As oil and gas extraction activities move into deeper rock formations, many experimental studies and field investigations indicate rock exhibits a plastic behavior rather than a pure linear elastic behavior, so poroelastoplasticity must be taken into account in the reservoir simulation. Because reservoir rock is a porous material consisting of a compressible solid matrix and number of compressible fluids occupying the pore space, fully coupled modeling is required for reservoir simulation considering solid-fluid interaction, complex stress conditions and nonlinear behaviors. But the computational process could be cumbersome when constant tangent stiffness method is used to address the poroelastoplastic behavior.
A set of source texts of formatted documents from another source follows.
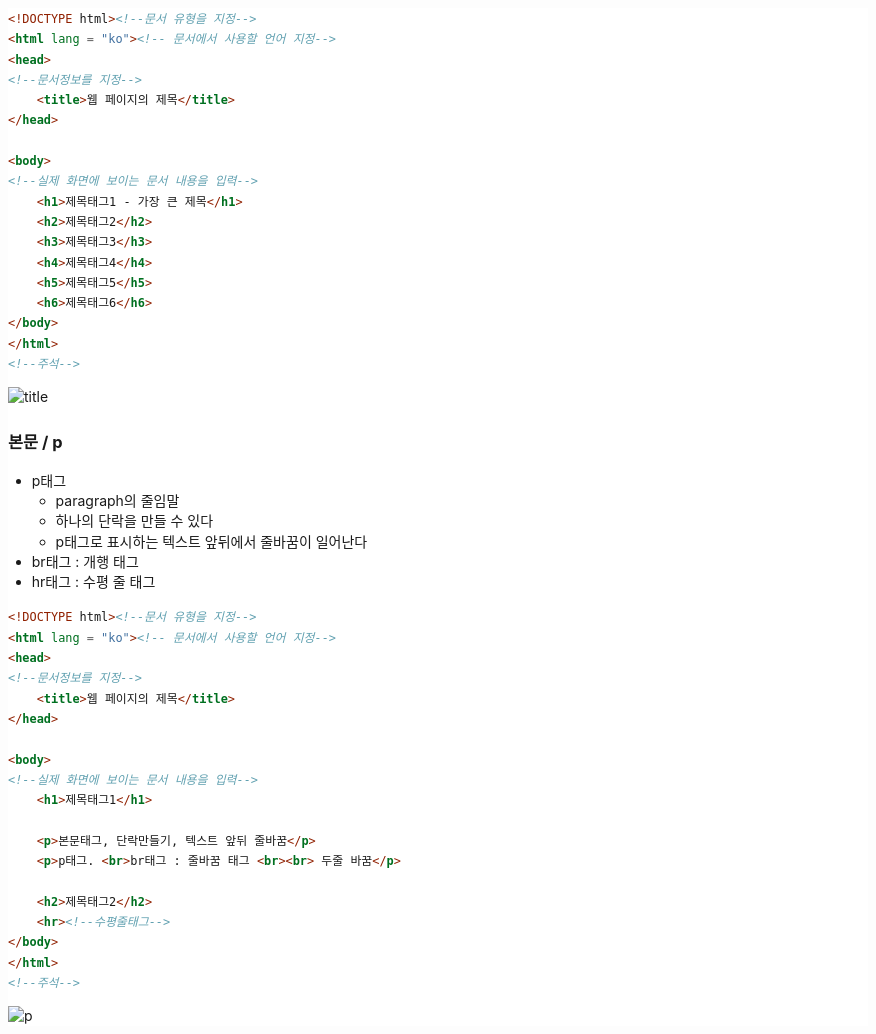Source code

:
 ```html
<!DOCTYPE html><!--문서 유형을 지정-->
<html lang = "ko"><!-- 문서에서 사용할 언어 지정-->
<head>
<!--문서정보를 지정-->
	<title>웹 페이지의 제목</title>
</head>

<body>
<!--실제 화면에 보이는 문서 내용을 입력-->
	<h1>제목태그1 - 가장 큰 제목</h1>
	<h2>제목태그2</h2>
	<h3>제목태그3</h3>
	<h4>제목태그4</h4>
	<h5>제목태그5</h5>
	<h6>제목태그6</h6>
</body>
</html>
<!--주석-->
```
![title](https://user-images.githubusercontent.com/99188096/163739481-d9d38f62-ec27-442a-9ef4-959ea5260ffd.JPG)   


### 본문 / p
- p태그
  - paragraph의 줄임말
  - 하나의 단락을 만들 수 있다
  - p태그로 표시하는 텍스트 앞뒤에서 줄바꿈이 일어난다
- br태그 : 개행 태그
- hr태그 : 수평 줄 태그   

```html
<!DOCTYPE html><!--문서 유형을 지정-->
<html lang = "ko"><!-- 문서에서 사용할 언어 지정-->
<head>
<!--문서정보를 지정-->
	<title>웹 페이지의 제목</title>
</head>

<body>
<!--실제 화면에 보이는 문서 내용을 입력-->
	<h1>제목태그1</h1>

	<p>본문태그, 단락만들기, 텍스트 앞뒤 줄바꿈</p>
	<p>p태그. <br>br태그 : 줄바꿈 태그 <br><br> 두줄 바꿈</p>
	
	<h2>제목태그2</h2>
	<hr><!--수평줄태그-->
</body>
</html>
<!--주석-->

```
![p](https://user-images.githubusercontent.com/99188096/163739797-729c8dfe-a5c4-4dbb-a64c-d80af27781a3.JPG)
In this paper, a fully coupled poroelastoplasticity reservoir model based on Drucker-Prager yield criterion is implemented the tangent stiffness method, and the computational efficiency is compared with the constant stiffness method. The accuracy of these two methods is demonstrated in one-dimensional consolidation. In a case study, these two methods are used to analyze the stresses and pore pressure of a reservoir and computing results and running efficiency are compared. Also, the linear elastic and nonlinear solutions are compared in one-dimensional consolidation and reservoir modeling. It shows that the difference between results by constant stiffness method and tangent stiffness method is very small, while the tangent stiffness method shows significantly fewer iteration numbers and shorter running time than the constant stiffness method.